Alli (above) retired in frustratio­n in 2020. His last post was Brooklyn South Narcotics. He said he considered filing a lawsuit while still on the force but decided against it because he feared the department would retaliate against him.

Alli’s lawyer, John Scola, is asking the case be certified as a class action in the hopes of forcing the NYPD to change its practices.

“There is a culture that prevents minorities from being promoted on the same level as white supervisor­s,” Scola said. “And it’s not like you file an allegation of discrimina­tion and they do an honest good faith investigat­ion.”

Officers pass tests to become sergeants, lieutenant­s and captains. Any promotions beyond that, starting with deputy inspector, is discretion­ary.

One Police Plaza observers and critics have noted through the years that such promotions are too often a byproduct of cronyism and that with the upper echelon of the nation’s largest police force typically comprised mostly of white men, those of other races get passed over.

But the NYPD, which refused to answer any questions about Alli’s allegation­s or provide demographi­c data that shows how long it takes captains of different races to get promoted, has pointed in recent years to greater diversific­ation at the department’s highest levels, culminatin­g with the naming of Police Commission­er, Keechant Sewell, a Black woman.

There are nearly 37,000 cops, 10% of which are Asian, according to NYPD statistics. There are 50 Asian captains and eight deputy inspectors, three inspectors and one deputy chief. By comparison, whites comprise 44% of the force, with 200 captains, 110 deputy inspectors, 88 inspectors, 52 deputy chiefs and 10 chiefs.

Alli, who identifies as Asian, was born in Guyana and is three-quarters Indian and one-quarter Chinese. He joined the NYPD in 1995, loved being a cop and was able to rise through the ranks.

He was promoted to sergeant in 2000, lieutenant in 2003 and captain in 2009. But that last promotion, he told The News, was delayed two years because of administra­tive charges accusing him of interferin­g with a supervisor trying to discipline another officer.

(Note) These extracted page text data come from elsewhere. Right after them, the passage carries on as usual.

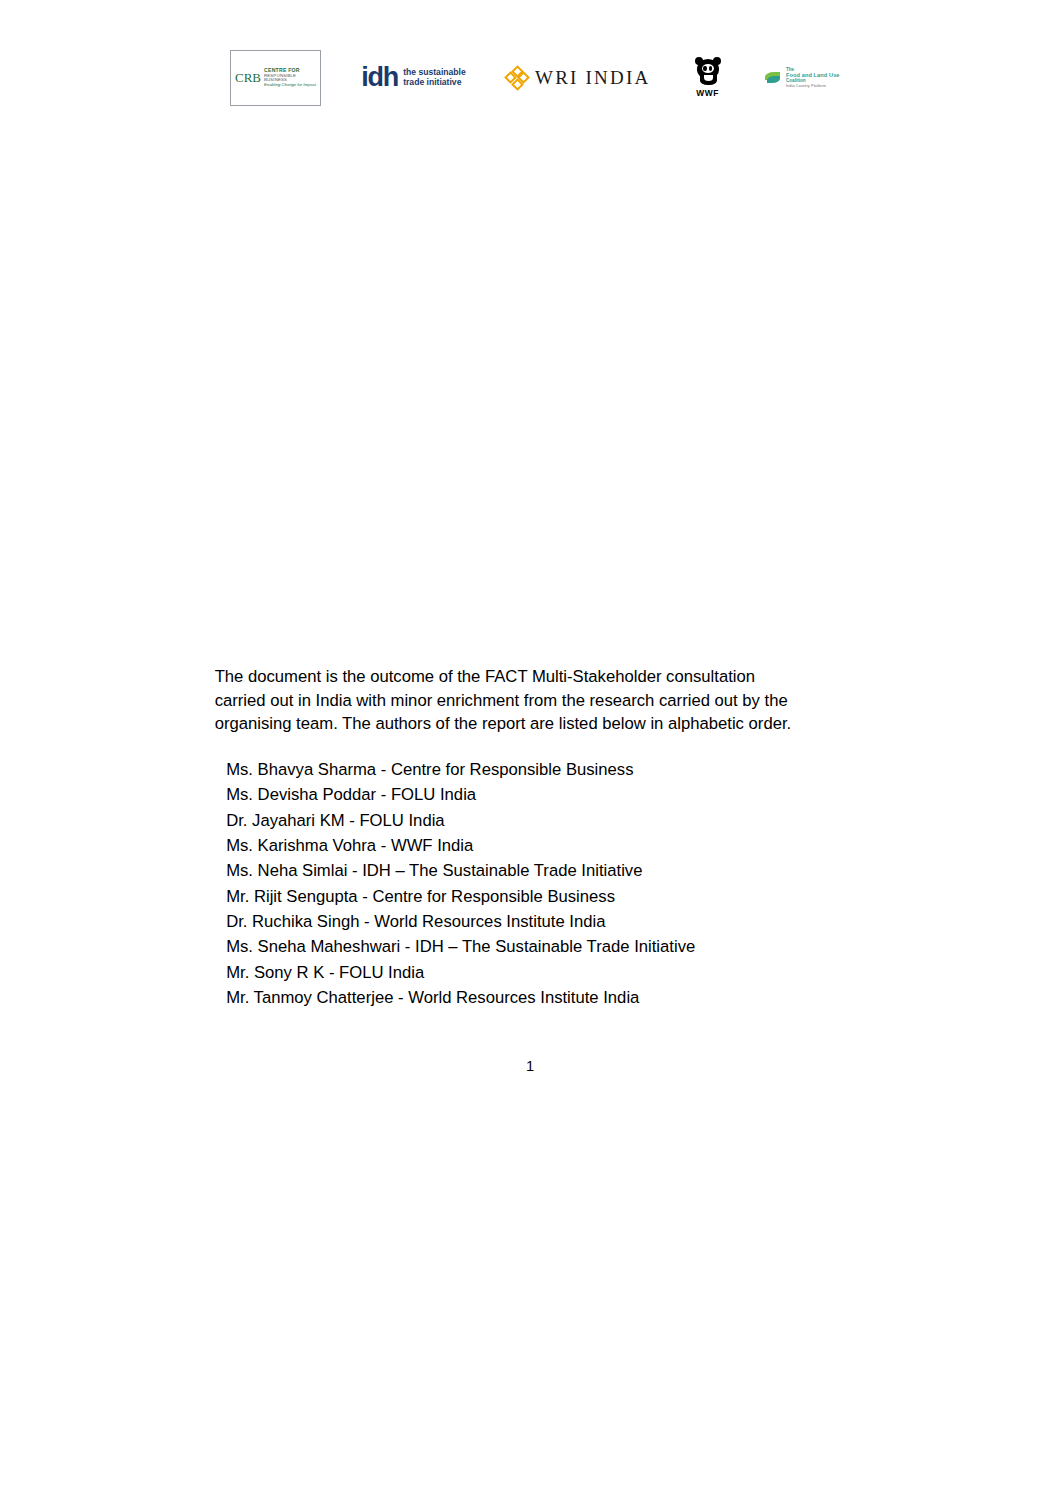CRB
Centre for
Responsible
Business
Enabling Change for Impact
idh
the sustainable
trade initiative
WRI INDIA
WWF
The
Food and Land Use
Coalition
India Country Platform
The document is the outcome of the FACT Multi-Stakeholder consultation carried out in India with minor enrichment from the research carried out by the organising team. The authors of the report are listed below in alphabetic order.
Ms. Bhavya Sharma - Centre for Responsible Business
Ms. Devisha Poddar - FOLU India
Dr. Jayahari KM - FOLU India
Ms. Karishma Vohra - WWF India
Ms. Neha Simlai - IDH – The Sustainable Trade Initiative
Mr. Rijit Sengupta - Centre for Responsible Business
Dr. Ruchika Singh - World Resources Institute India
Ms. Sneha Maheshwari - IDH – The Sustainable Trade Initiative
Mr. Sony R K - FOLU India
Mr. Tanmoy Chatterjee - World Resources Institute India
1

He was cleared of any wrongdoing, but he said that when he was finally promoted he was sent to a Bronx transit command far from his Queens home — a form of “highway therapy,” as police call it, giving someone out of favor a long commute to work.

Alli said he suspected even before he first pushed to get promoted to the next rank, deputy inspector, that the fix was in, with colleagues telling him he had hit the “glass ceiling.”

They weren’t wrong, he said, though no one ever explained why he wasn’t promoted again.

“They never tell you anything because there’s no justificat­ion for it,” he said. “It became embarrassi­ng that the guys that were my sergeants and worked for me were getting promoted and were now my bosses.”